**Selected text**
The proposal at the center of the controversy would provide producers a 52 cents/MMBtu tax credit in the event Alaska gas prices fall below $1.35/MMBtu at the wellhead (excluding transportation and processing costs). It effectively would create a floor price of $1.35/MMBtu at the well for gas transported over the proposed Alaska gas pipeline, providing producers with a “penny-for-penny” credit up to a maximum of 52 cents if wellhead prices fall below the established floor.

In order to get the proposed tax credit “off the dime” in Congress, Duncan said ConocoPhillips and Alaska producer BP proposed a “payback provision,” which would require Alaska producers to return credits if delivered gas prices climbed to the $4.70 level. This reportedly also was being weighed by energy bill negotiators.

“We don’t think we’re ever going to need to use this [tax credit],” Duncan noted, but Alaska producers want it as a fall-back. They will be producing gas “3,600 miles away from their markets. If the wellhead price drops, [they] still will have to flow the gas through the pipeline. They can’t shut it in” like producers in the Lower 48 states can, he said.

**Description of the task**
Please continue the passage above on the proposed tax credit for Alaska natural gas producers, starting right after its last sentence.

**Given entries**
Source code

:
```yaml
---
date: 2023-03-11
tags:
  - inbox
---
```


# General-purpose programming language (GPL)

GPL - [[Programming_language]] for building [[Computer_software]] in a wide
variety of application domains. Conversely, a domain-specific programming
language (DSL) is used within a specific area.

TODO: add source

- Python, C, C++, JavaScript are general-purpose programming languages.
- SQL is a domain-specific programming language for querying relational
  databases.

**Reply**
ConocoPhillips “[has] sent messages to the conferees that without the wellhead provision [tax credit], we are not willing to move forward” on the $20 billion pipeline, Duncan said.

The company “will not commit company resources to move forward with this pipeline without the wellhead [tax credit] provision,” he said, adding the risk was too great for it and other Alaska producers. If the tax credit gets the go-ahead, Duncan noted that ConocoPhillips, BP and ExxonMobil would be part of a “conglomerate of interests” that would construct the line.

“Since Day One, we’ve said this [tax credit] is the one that means the most” of all of the incentives proposed for the pipeline, he noted. “If it [the tax credit] doesn’t happen, we will [turn] our interests to LNG.”

If the tax credit isn’t part of the final energy bill that emerges from conference, “I would be [especially] concerned about [Sen.] Ted Stevens of Alaska holding up the entire bill,” Duncan noted. Both Stevens and Sen. Lisa Murkowski, the junior senator from Alaska, have been campaigning hard for the tax credit.

Unlike ConocoPhillips, Alaska producer ExxonMobil “consistently has not been in support of incentives tied into a price floor” or any other federal subsidies for the pipeline, said spokesman Bob Davis. The company believes “the project should stand on its own without any artificial supports.”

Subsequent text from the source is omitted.